Prior to the enactment of the Social Welfare and Pensions (Miscellaneous Provisions) Act 2013 the practice in my Department had been that company directors holding 50% or more of the shareholding of a company were not normally regarded as being in a master/servant relationship and therefore were deemed to have a contract for services and to be insurable at class S (self-employed) and not a contract of service, insurable at class A (employee).

The rationale behind this 50% practice was that a person with such a sizeable shareholding in a company could not normally be considered an employee of that company, by virtue of the level of control he/she had over the company employing them.

Questions were raised about the correctness of this approach. It was considered that it was not desirable to reclassify approximately 90,000 directors from class S to class A as the change would impose a major additional cost on small and medium sized businesses in the depth of a recession and would be counter to Government policy.

It was decided therefore to legislate to provide for a legal basis for determining that working directors with a shareholding of 50% or greater would be insurable at Class S. Section 16 of the Social Welfare and Pensions (Miscellaneous Provisions) Act 2013 (No. 20 of 2013)provides that the employment of a working director with a shareholding of 50% or more in a company is an excepted employment. In these circumstances the individual is classified as self-employed and is liable to pay PRSI at class S. These working directors are not regarded as being insurable as an employed contributor in the company.

This legislation came into effect from 28 June 2013.

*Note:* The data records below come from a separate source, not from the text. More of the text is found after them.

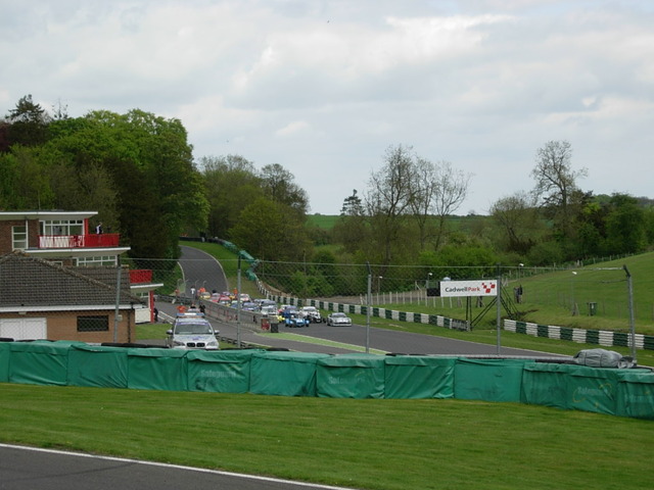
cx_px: 327
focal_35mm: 113
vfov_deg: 13.1
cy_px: 245
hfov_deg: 17.4
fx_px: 2135
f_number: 4.9
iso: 64
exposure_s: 1/456
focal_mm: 23.4
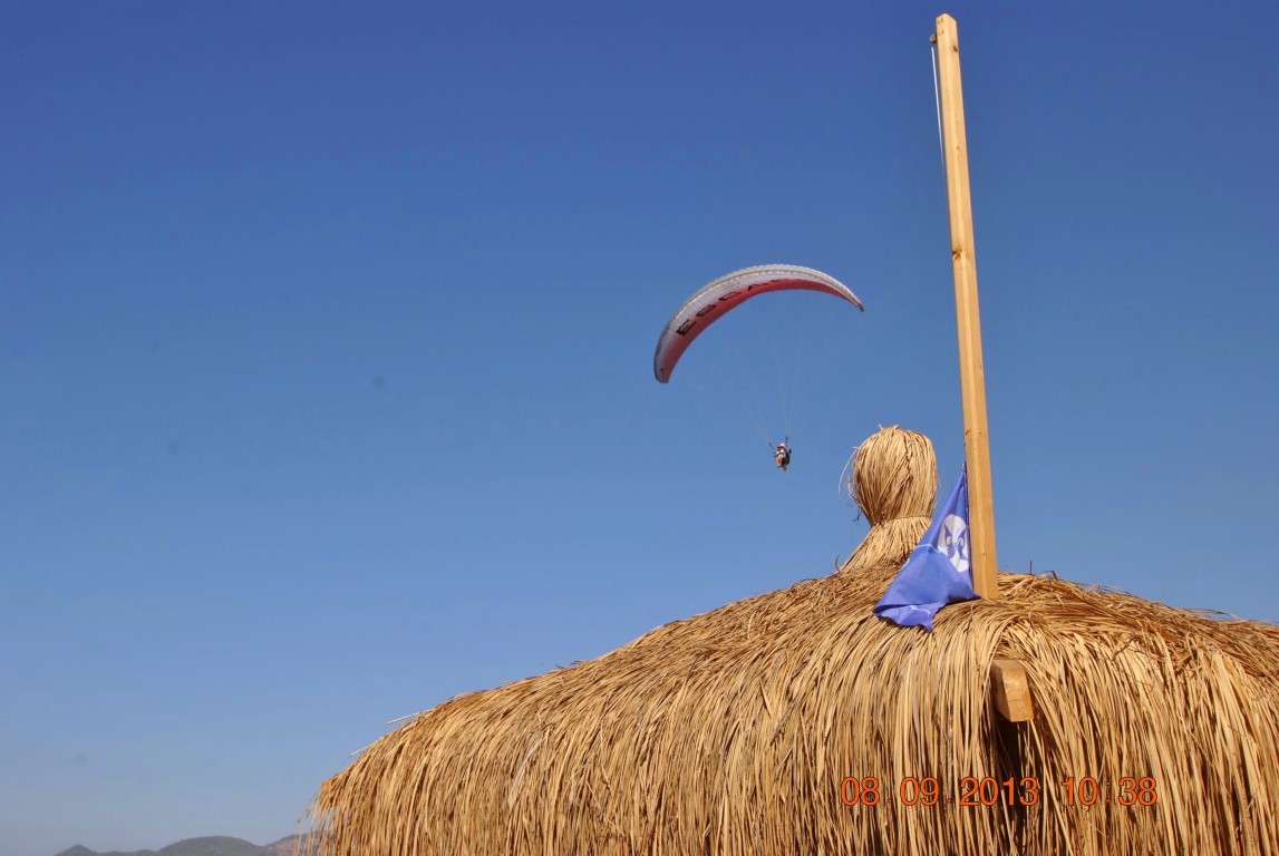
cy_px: 428
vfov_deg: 37.0
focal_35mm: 36
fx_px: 1281
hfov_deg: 53.1
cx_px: 640
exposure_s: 1/250
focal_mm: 24
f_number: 8
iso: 100
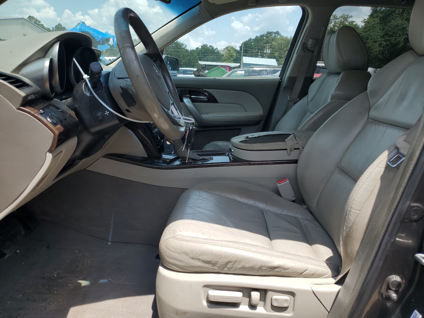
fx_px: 318
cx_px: 212
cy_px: 159
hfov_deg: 67.3
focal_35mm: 26
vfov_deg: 53.1
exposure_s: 1/1667
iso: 50
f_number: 1.5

The insurable status of working directors who own or control less than 50% of the shareholding of the company continues to be determined on a case by case basis, taking into consideration the Code of Practice for Determining the Employment or Self-employment Status of Individuals.

Annually, only about 450 (0.5%) of the total number of working directors (90,000 approximately) seek insurability decisions from my Department. The vast majority of working directors consider themselves to be class S (self-employed) rather than class A (employee).

Information on the amount of PRSI that has been paid by employers for proprietary (working) company directors in each of the past ten years is not available and it is not possible to state what extra revenue would accrue to the State if working directors were categorised as class A for PRSI purposes.